Step 4: Fit with Orca Estimator

First, create an Estimator.

from bigdl.orca.learn.tf2 import Estimator

est = Estimator.from_keras(model_creator=model_creator, workers_per_node=2)

Next, fit and evaluate using the Estimator.

batch_size = 320
stats = est.fit(train_data_creator,
                epochs=5,
                batch_size=batch_size,
                steps_per_epoch=60000 // batch_size,
                validation_data=val_data_creator,
                validation_steps=10000 // batch_size)
                
est.save("/tmp/mnist_keras.ckpt")

stats = est.evaluate(val_data_creator, num_steps=10000 // batch_size)
est.shutdown()
print(stats)

Step 5: Save and Load the Model

Orca TF2 Estimator supports two formats to save and load the entire model (TensorFlow SavedModel and Keras H5 Format). The recommended format is SavedModel, which is the default format when you use estimator.save().

You could also save the model to Keras H5 format by passing save_format='h5' or a filename that ends in .h5 or .keras to estimator.save().

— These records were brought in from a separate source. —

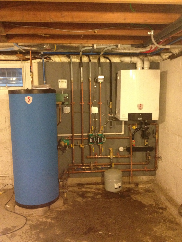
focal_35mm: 35
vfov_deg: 52.6
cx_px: 91
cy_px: 121
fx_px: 245
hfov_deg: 40.7
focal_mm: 4.28
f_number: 2.4
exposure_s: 1/15
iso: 500
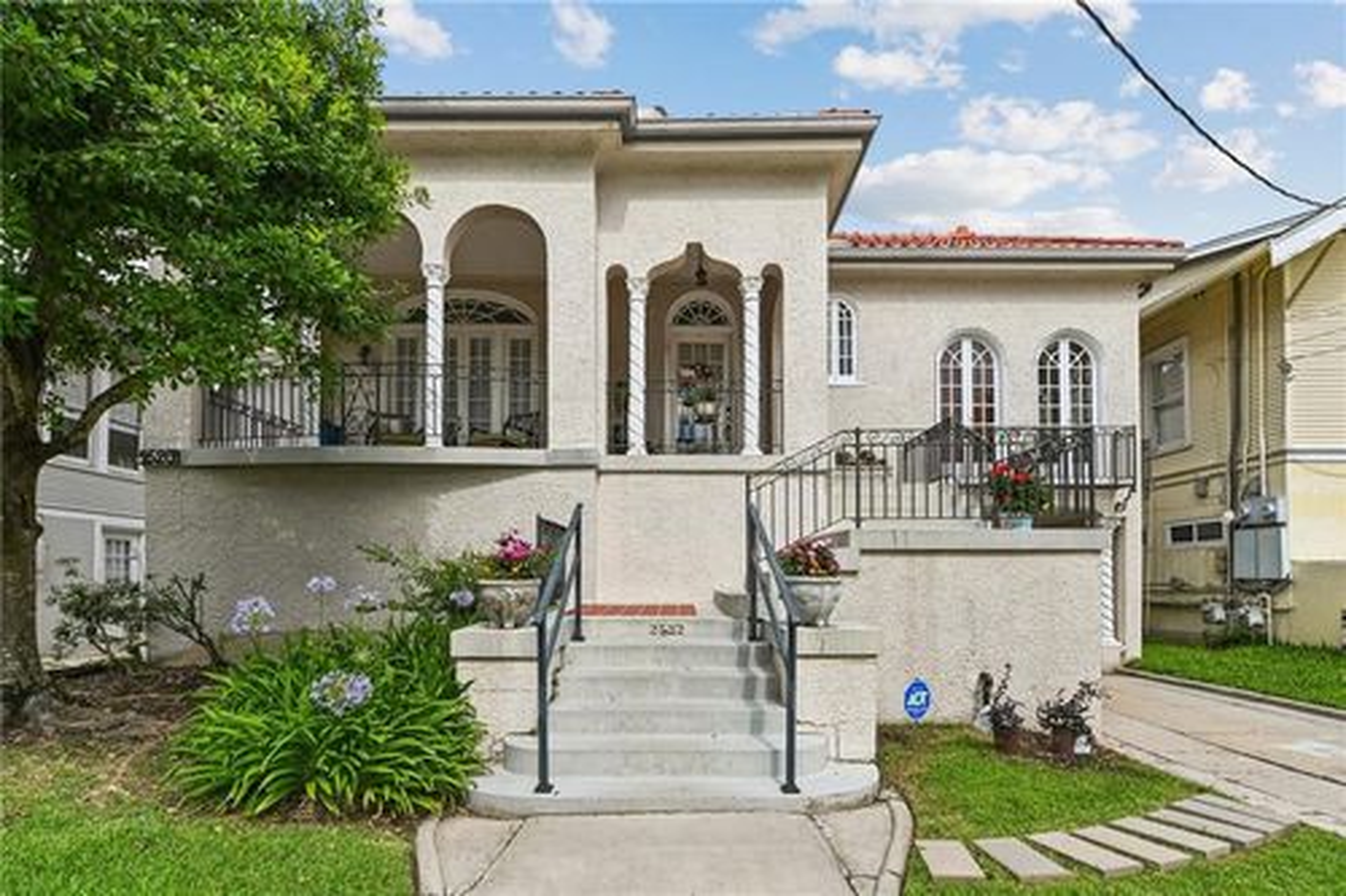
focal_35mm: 16
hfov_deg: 96.8
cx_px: 673
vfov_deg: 73.7
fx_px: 598
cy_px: 448
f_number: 11
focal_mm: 16
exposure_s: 1/400
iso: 400
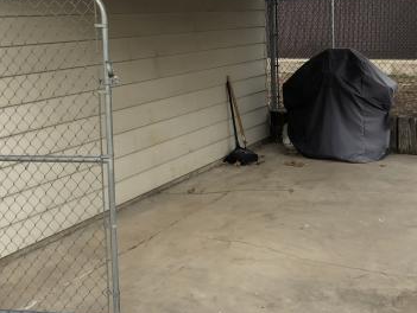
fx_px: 615
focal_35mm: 51
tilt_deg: -4.8
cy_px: 78
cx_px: 246
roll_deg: +2.4
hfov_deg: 37.3
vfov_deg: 28.2
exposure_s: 1/838
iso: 20
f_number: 1.8
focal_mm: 4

Note that if you run on Apache Hadoop/YARN cluster, you are recommended to save the model to HDFS and load from HDFS as well.

1. SavedModel Format

# save model in SavedModel format
est.save("/tmp/cifar10_model")

# load model
est.load("/tmp/cifar10_model")

2. HDF5 format

# save model in H5 format
est.save("/tmp/cifar10_model.h5", save_format='h5')

# load model
est.load("/tmp/cifar10_model.h5")

That’s it, the same code can run seamlessly in your local laptop and to distribute K8s or Hadoop cluster.

Note: You should call stop_orca_context() when your program finishes.